──────── Data to examine

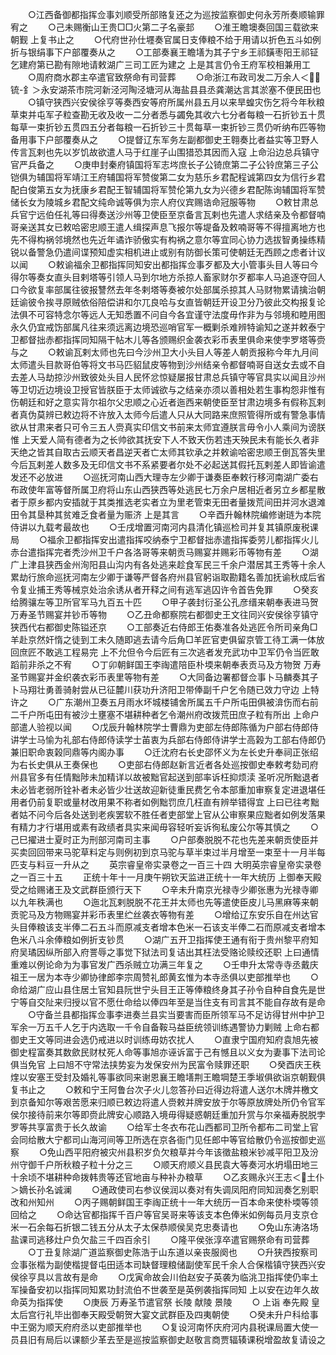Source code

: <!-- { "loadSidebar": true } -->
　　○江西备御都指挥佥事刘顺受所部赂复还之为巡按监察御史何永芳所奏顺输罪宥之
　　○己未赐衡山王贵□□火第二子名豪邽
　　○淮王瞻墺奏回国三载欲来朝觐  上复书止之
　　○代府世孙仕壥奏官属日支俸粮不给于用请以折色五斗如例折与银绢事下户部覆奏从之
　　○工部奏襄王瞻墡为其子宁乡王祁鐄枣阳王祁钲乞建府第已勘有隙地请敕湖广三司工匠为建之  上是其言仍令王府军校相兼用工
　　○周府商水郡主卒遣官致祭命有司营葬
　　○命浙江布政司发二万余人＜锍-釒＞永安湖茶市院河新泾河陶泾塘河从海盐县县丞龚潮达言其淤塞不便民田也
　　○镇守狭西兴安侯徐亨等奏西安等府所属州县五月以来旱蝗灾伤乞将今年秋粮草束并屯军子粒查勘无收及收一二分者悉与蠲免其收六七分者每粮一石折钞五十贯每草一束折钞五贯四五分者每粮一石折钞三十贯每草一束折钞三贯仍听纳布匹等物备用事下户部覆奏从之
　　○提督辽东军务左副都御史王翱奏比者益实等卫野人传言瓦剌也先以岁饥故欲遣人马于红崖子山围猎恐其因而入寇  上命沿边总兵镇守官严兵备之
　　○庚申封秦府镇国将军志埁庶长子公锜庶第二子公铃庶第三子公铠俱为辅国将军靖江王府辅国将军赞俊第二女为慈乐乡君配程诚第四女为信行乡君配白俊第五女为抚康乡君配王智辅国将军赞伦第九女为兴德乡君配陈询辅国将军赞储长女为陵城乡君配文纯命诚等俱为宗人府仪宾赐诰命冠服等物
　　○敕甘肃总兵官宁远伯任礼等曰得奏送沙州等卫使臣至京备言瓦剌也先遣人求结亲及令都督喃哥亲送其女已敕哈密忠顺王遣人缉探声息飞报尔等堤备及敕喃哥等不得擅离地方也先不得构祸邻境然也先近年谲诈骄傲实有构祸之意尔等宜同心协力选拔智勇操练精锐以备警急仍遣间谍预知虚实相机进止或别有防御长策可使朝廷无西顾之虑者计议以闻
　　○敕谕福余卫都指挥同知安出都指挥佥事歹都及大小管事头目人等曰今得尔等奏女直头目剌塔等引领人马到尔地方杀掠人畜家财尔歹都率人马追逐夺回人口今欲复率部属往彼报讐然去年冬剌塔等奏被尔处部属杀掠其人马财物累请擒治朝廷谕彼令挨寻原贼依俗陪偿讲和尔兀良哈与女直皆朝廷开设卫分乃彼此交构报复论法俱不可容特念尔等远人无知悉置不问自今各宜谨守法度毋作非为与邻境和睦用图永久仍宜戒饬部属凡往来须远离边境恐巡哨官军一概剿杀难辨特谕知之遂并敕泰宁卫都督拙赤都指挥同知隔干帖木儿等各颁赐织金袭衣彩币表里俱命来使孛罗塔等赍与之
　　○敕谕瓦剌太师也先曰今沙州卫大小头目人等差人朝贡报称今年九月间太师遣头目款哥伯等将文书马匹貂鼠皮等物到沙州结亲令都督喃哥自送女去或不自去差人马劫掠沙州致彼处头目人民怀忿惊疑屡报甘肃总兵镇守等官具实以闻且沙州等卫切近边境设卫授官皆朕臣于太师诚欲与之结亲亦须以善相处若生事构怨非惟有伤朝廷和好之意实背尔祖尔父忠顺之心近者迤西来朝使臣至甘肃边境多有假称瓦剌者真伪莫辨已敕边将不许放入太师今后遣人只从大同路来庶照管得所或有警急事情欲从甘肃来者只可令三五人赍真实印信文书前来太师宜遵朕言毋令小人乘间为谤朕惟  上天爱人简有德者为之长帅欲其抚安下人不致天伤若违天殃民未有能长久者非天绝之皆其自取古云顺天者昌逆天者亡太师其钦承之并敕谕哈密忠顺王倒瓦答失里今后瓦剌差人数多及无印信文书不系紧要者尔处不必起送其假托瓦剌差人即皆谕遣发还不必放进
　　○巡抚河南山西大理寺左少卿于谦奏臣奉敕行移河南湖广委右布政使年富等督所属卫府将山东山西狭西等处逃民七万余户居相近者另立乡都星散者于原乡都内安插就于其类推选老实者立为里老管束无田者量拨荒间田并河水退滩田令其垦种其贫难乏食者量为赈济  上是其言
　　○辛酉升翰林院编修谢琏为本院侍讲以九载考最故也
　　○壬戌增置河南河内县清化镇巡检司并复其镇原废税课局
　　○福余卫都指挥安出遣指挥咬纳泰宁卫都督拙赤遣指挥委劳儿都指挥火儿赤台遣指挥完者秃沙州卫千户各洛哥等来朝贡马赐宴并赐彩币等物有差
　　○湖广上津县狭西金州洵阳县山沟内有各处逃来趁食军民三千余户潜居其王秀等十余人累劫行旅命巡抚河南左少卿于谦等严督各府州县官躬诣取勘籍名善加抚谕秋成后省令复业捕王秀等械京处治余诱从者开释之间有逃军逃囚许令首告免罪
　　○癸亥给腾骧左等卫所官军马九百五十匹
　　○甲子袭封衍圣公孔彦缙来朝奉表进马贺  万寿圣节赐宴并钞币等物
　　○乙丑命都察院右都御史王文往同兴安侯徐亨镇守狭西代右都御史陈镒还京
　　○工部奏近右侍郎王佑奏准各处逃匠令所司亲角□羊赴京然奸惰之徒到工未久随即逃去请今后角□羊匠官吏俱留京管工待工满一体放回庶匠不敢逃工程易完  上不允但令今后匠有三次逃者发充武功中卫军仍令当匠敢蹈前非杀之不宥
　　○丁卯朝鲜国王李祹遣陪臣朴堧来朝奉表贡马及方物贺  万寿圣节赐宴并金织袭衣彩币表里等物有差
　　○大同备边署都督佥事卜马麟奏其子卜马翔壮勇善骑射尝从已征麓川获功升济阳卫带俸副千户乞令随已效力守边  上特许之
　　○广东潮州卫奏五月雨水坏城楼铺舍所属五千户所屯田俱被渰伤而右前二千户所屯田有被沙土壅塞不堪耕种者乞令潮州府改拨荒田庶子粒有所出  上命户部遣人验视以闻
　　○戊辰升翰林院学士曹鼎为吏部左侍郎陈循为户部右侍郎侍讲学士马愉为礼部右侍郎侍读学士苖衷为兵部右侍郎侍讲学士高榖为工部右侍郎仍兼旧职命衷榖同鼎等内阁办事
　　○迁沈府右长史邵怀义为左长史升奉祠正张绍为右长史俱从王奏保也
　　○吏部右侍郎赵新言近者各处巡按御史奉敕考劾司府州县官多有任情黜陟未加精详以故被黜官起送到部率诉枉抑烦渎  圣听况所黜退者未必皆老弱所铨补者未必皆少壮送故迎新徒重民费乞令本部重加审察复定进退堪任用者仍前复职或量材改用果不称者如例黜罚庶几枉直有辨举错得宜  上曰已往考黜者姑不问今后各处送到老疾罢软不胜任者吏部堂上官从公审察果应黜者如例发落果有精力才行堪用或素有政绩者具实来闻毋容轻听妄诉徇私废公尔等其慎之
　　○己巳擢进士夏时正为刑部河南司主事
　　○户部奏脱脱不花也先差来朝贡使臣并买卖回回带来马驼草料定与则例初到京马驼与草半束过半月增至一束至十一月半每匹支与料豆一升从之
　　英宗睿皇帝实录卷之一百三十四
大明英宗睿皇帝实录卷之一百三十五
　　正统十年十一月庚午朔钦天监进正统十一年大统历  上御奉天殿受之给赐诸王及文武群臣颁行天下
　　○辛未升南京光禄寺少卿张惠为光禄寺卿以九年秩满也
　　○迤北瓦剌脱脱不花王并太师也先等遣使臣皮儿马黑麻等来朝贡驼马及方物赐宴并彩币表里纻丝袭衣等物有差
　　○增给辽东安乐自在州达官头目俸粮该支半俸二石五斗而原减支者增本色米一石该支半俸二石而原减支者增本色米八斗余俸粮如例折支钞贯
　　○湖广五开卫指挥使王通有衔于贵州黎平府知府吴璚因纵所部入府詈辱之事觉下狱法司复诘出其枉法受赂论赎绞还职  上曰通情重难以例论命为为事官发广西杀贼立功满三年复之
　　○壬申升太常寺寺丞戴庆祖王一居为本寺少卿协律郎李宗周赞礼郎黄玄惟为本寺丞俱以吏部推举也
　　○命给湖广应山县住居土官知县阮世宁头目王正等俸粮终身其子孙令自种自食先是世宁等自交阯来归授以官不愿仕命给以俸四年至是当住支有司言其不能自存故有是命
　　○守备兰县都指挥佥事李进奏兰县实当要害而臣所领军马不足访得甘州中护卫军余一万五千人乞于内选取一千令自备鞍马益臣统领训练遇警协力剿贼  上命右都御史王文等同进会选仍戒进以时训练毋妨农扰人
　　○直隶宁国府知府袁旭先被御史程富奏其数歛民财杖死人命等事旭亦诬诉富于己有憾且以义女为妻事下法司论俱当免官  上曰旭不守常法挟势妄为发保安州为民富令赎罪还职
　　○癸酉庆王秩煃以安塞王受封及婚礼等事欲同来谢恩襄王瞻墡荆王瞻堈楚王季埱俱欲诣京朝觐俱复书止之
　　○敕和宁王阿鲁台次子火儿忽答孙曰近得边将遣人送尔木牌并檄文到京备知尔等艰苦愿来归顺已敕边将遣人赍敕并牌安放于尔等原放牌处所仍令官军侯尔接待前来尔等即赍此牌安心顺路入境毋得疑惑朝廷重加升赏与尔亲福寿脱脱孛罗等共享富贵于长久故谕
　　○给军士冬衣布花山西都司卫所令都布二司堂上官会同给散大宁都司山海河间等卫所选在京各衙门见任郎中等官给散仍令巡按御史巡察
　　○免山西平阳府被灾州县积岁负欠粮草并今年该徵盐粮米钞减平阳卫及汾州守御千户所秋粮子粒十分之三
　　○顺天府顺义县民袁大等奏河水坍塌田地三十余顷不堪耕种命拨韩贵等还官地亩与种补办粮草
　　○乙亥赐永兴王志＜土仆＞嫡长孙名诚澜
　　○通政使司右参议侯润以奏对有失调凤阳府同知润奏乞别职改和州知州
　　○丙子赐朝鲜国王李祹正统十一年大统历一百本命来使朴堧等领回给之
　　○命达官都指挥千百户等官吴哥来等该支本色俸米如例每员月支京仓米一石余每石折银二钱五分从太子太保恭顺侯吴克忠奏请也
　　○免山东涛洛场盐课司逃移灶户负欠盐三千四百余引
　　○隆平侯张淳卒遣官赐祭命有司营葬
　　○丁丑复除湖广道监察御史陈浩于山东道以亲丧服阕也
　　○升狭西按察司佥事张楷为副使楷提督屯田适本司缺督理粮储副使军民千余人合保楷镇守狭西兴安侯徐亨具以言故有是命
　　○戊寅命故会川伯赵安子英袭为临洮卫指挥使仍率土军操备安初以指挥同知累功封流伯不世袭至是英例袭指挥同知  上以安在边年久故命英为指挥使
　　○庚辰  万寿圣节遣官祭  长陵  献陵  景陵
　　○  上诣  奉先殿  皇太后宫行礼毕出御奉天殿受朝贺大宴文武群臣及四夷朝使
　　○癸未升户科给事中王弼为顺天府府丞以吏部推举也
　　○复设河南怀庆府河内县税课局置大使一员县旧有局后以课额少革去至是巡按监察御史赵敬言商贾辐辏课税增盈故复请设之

────────────────

• _Task directions_:
The reply must consist solely of the lines from the one containing "英宗睿皇帝实录卷之一百三十四" through the last line in the material above, reproduced exactly.

• _Exercise solution_:
　　英宗睿皇帝实录卷之一百三十四
大明英宗睿皇帝实录卷之一百三十五
　　正统十年十一月庚午朔钦天监进正统十一年大统历  上御奉天殿受之给赐诸王及文武群臣颁行天下
　　○辛未升南京光禄寺少卿张惠为光禄寺卿以九年秩满也
　　○迤北瓦剌脱脱不花王并太师也先等遣使臣皮儿马黑麻等来朝贡驼马及方物赐宴并彩币表里纻丝袭衣等物有差
　　○增给辽东安乐自在州达官头目俸粮该支半俸二石五斗而原减支者增本色米一石该支半俸二石而原减支者增本色米八斗余俸粮如例折支钞贯
　　○湖广五开卫指挥使王通有衔于贵州黎平府知府吴璚因纵所部入府詈辱之事觉下狱法司复诘出其枉法受赂论赎绞还职  上曰通情重难以例论命为为事官发广西杀贼立功满三年复之
　　○壬申升太常寺寺丞戴庆祖王一居为本寺少卿协律郎李宗周赞礼郎黄玄惟为本寺丞俱以吏部推举也
　　○命给湖广应山县住居土官知县阮世宁头目王正等俸粮终身其子孙令自种自食先是世宁等自交阯来归授以官不愿仕命给以俸四年至是当住支有司言其不能自存故有是命
　　○守备兰县都指挥佥事李进奏兰县实当要害而臣所领军马不足访得甘州中护卫军余一万五千人乞于内选取一千令自备鞍马益臣统领训练遇警协力剿贼  上命右都御史王文等同进会选仍戒进以时训练毋妨农扰人
　　○直隶宁国府知府袁旭先被御史程富奏其数歛民财杖死人命等事旭亦诬诉富于己有憾且以义女为妻事下法司论俱当免官  上曰旭不守常法挟势妄为发保安州为民富令赎罪还职
　　○癸酉庆王秩煃以安塞王受封及婚礼等事欲同来谢恩襄王瞻墡荆王瞻堈楚王季埱俱欲诣京朝觐俱复书止之
　　○敕和宁王阿鲁台次子火儿忽答孙曰近得边将遣人送尔木牌并檄文到京备知尔等艰苦愿来归顺已敕边将遣人赍敕并牌安放于尔等原放牌处所仍令官军侯尔接待前来尔等即赍此牌安心顺路入境毋得疑惑朝廷重加升赏与尔亲福寿脱脱孛罗等共享富贵于长久故谕
　　○给军士冬衣布花山西都司卫所令都布二司堂上官会同给散大宁都司山海河间等卫所选在京各衙门见任郎中等官给散仍令巡按御史巡察
　　○免山西平阳府被灾州县积岁负欠粮草并今年该徵盐粮米钞减平阳卫及汾州守御千户所秋粮子粒十分之三
　　○顺天府顺义县民袁大等奏河水坍塌田地三十余顷不堪耕种命拨韩贵等还官地亩与种补办粮草
　　○乙亥赐永兴王志＜土仆＞嫡长孙名诚澜
　　○通政使司右参议侯润以奏对有失调凤阳府同知润奏乞别职改和州知州
　　○丙子赐朝鲜国王李祹正统十一年大统历一百本命来使朴堧等领回给之
　　○命达官都指挥千百户等官吴哥来等该支本色俸米如例每员月支京仓米一石余每石折银二钱五分从太子太保恭顺侯吴克忠奏请也
　　○免山东涛洛场盐课司逃移灶户负欠盐三千四百余引
　　○隆平侯张淳卒遣官赐祭命有司营葬
　　○丁丑复除湖广道监察御史陈浩于山东道以亲丧服阕也
　　○升狭西按察司佥事张楷为副使楷提督屯田适本司缺督理粮储副使军民千余人合保楷镇守狭西兴安侯徐亨具以言故有是命
　　○戊寅命故会川伯赵安子英袭为临洮卫指挥使仍率土军操备安初以指挥同知累功封流伯不世袭至是英例袭指挥同知  上以安在边年久故命英为指挥使
　　○庚辰  万寿圣节遣官祭  长陵  献陵  景陵
　　○  上诣  奉先殿  皇太后宫行礼毕出御奉天殿受朝贺大宴文武群臣及四夷朝使
　　○癸未升户科给事中王弼为顺天府府丞以吏部推举也
　　○复设河南怀庆府河内县税课局置大使一员县旧有局后以课额少革去至是巡按监察御史赵敬言商贾辐辏课税增盈故复请设之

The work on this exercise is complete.